Records to process: Begin

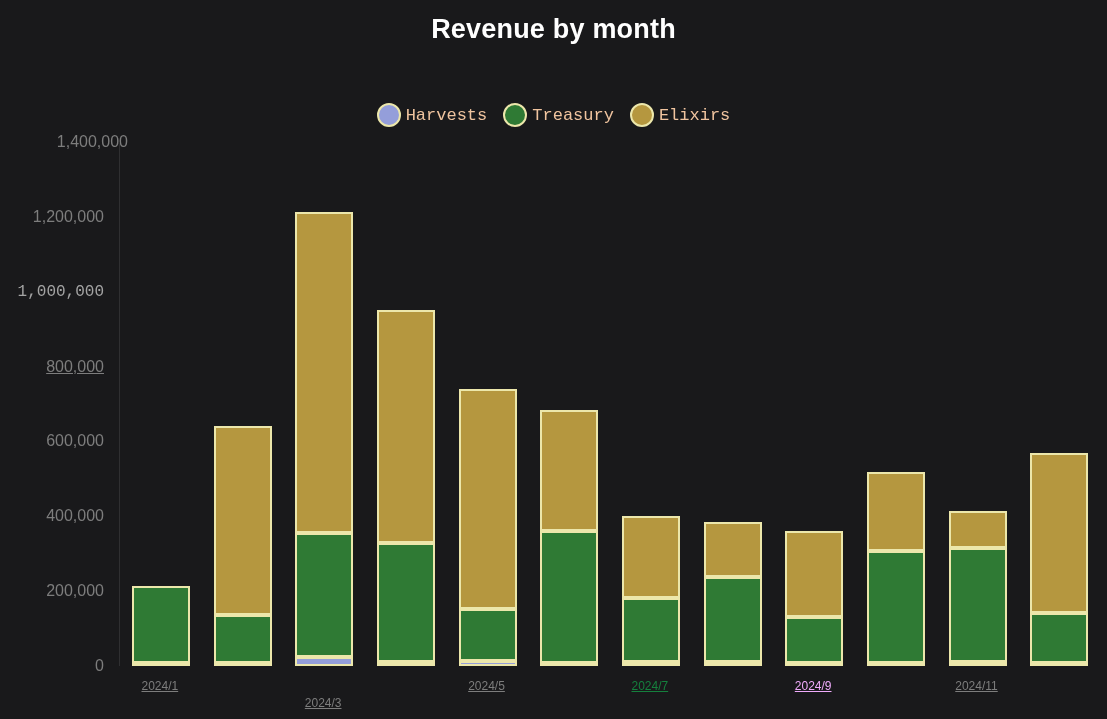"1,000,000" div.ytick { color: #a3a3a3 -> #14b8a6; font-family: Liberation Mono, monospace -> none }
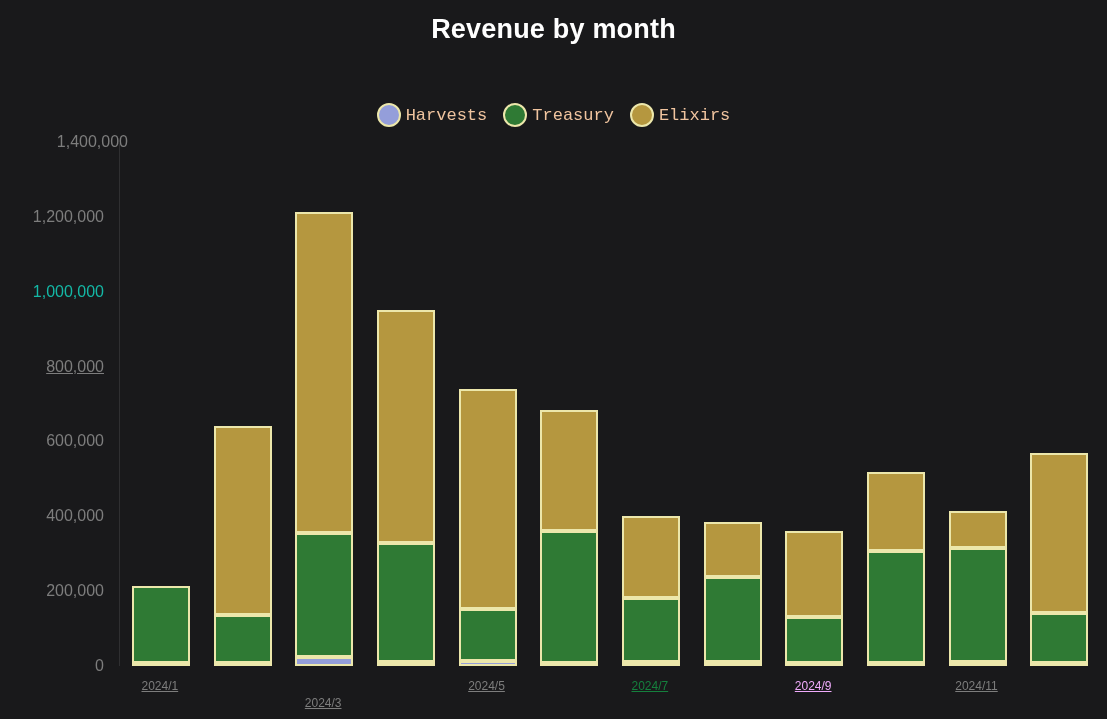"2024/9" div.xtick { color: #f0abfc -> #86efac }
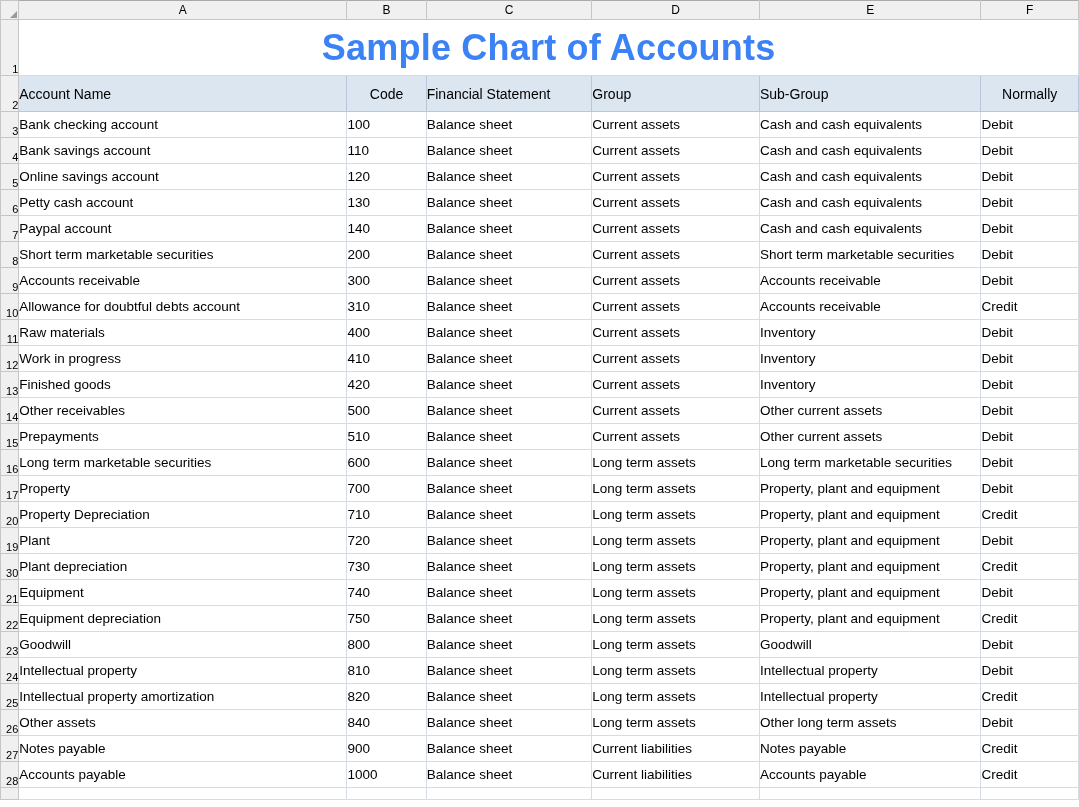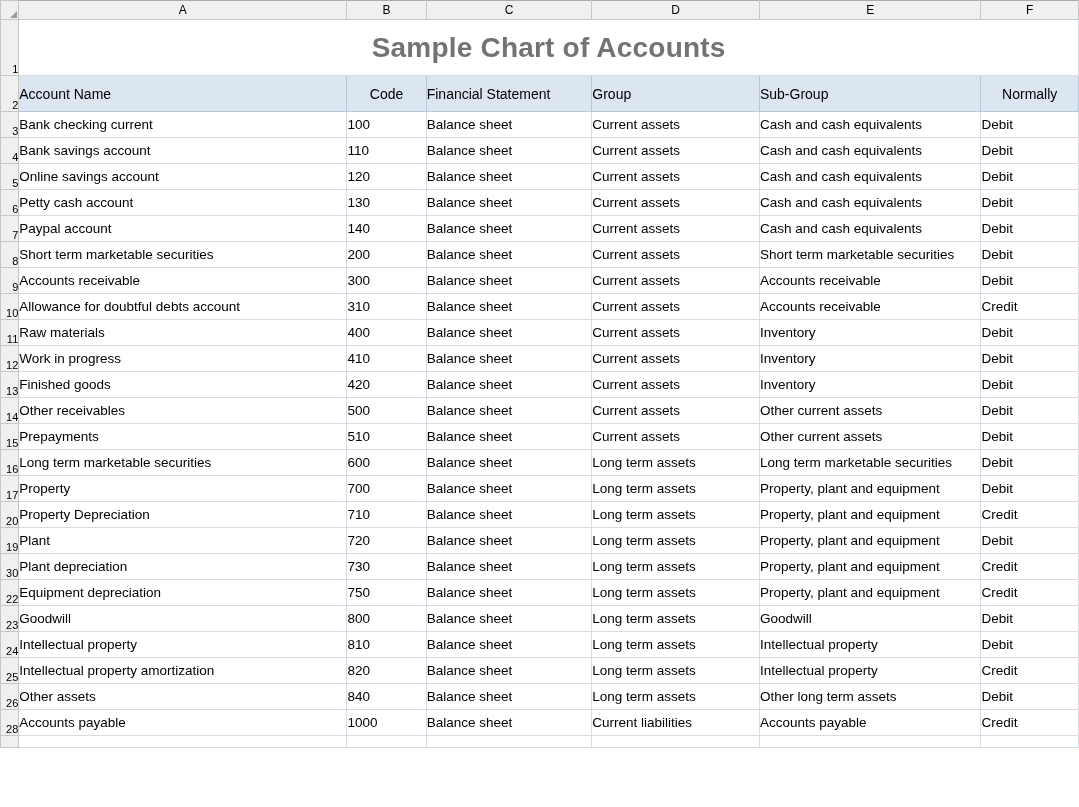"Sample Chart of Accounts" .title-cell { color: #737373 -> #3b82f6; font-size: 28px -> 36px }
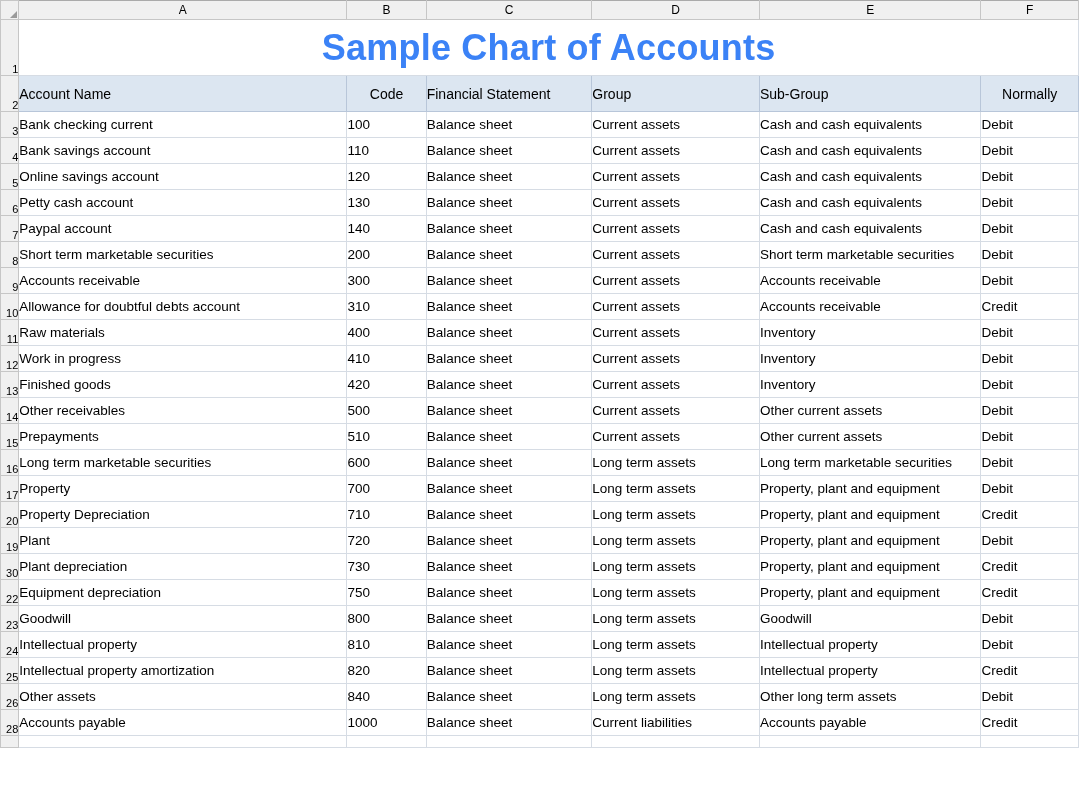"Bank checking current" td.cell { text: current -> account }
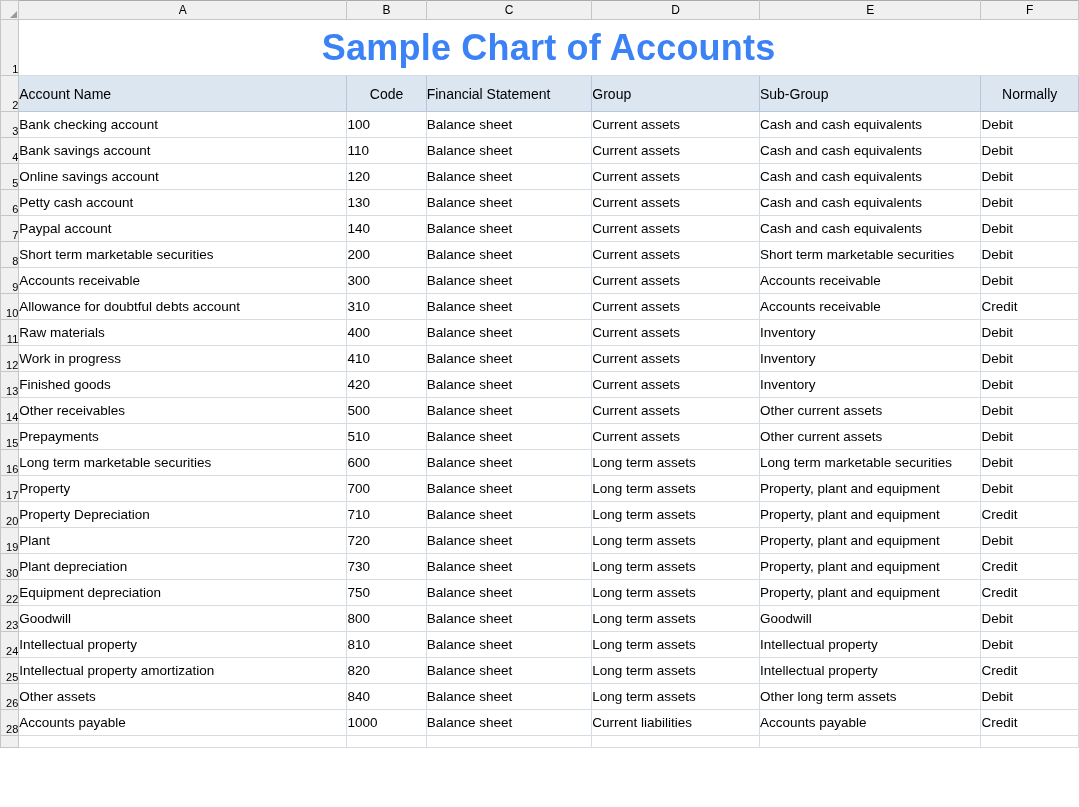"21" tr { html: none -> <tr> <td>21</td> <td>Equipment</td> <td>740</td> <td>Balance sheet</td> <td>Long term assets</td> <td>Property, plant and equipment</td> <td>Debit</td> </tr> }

Records to process: End

### Task description
Your task is to transcribe, exactly and without additions, every line from the one that contains "color: #f0abfc ->" to the end of the entries above, both included. Omit all pictures.

### Solved exercise
"2024/9" div.xtick { color: #f0abfc -> #86efac }
"Sample Chart of Accounts" .title-cell { color: #737373 -> #3b82f6; font-size: 28px -> 36px }
"Bank checking current" td.cell { text: current -> account }
"21" tr { html: none -> <tr> <td>21</td> <td>Equipment</td> <td>740</td> <td>Balance sheet</td> <td>Long term assets</td> <td>Property, plant and equipment</td> <td>Debit</td> </tr> }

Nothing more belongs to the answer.